[Passage shown — start]
It won a posthumous Pulitzer Prize for its author. It has been described as a “canonical work” of modern US literature. And among its many admirers is the comedian Bill Bailey, who as recently as last month declared it a “modern classic” and said he kept it a “constant companion”.
So when I finally sat down to read John Kennedy Toole's A Confederacy of Dunces over Christmas, I expected to love it. I wanted to love it, even – a feeling partly influenced by the book's tragic back-story.
Born in New Orleans in 1937, of Irish and Creole parentage, Kennedy Toole failed to find a publisher in his lifetime, which he ended himself aged 31, whereafter only the doggedness of his mother ensured that the novel saw the light a decade later.
And the poignancy of those origins, combined with the book’s cultish fame, sustained me at least as far as page 28, where a genuinely funny passage about the main protagonist’s sex life – a solo activity, always – promised belated take-off.
[Passage shown — finish]
§ **Activity list**
A – Answer these questions from the passage on A Confederacy of Dunces.
(i) In what year was Kennedy Toole born?
(ii) Whose doggedness ensured that the novel was published?
(iii) On what page does the genuinely funny passage appear?
B – Return the part of the passage on A Confederacy of Dunces that begins at the words "So when I finally" and ends after "book's tragic back-story.", copying it word for word.
The rows are separate material with no connection to the passage.
[Records provided — start]
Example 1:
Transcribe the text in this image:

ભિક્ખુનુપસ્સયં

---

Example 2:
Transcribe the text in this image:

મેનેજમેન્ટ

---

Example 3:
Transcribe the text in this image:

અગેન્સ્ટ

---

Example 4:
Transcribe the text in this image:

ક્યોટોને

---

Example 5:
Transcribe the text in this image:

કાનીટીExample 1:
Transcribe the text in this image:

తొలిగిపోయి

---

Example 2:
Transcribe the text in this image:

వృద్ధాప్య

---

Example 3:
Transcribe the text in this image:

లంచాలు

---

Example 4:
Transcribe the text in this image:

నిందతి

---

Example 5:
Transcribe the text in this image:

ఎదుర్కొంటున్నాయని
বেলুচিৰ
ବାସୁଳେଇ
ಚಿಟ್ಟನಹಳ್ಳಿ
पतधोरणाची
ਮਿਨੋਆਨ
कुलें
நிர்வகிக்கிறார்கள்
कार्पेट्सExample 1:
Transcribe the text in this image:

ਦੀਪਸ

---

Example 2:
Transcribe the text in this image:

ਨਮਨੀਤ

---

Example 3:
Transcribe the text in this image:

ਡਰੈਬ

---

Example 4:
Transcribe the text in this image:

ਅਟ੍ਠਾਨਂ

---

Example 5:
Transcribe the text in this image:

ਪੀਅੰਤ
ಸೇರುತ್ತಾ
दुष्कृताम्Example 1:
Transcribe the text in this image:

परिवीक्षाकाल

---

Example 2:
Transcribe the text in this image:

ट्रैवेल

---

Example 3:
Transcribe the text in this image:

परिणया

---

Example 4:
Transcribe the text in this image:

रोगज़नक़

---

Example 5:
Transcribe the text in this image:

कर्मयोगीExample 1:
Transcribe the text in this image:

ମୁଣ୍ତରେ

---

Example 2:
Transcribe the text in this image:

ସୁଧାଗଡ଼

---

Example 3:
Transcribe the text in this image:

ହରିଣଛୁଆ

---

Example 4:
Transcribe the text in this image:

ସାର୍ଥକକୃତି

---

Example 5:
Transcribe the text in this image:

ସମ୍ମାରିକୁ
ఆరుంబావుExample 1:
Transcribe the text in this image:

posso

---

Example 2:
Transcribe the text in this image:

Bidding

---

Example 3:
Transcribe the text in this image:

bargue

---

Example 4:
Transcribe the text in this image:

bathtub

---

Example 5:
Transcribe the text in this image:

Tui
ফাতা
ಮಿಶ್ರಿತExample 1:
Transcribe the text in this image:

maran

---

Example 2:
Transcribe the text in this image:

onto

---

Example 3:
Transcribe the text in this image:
[Records provided — finish]
§ **Answers for the exercise**
A –
(i) 1937
(ii) His mother's
(iii) Page 28

B –
So when I finally sat down to read John Kennedy Toole's A Confederacy of Dunces over Christmas, I expected to love it. I wanted to love it, even – a feeling partly influenced by the book's tragic back-story.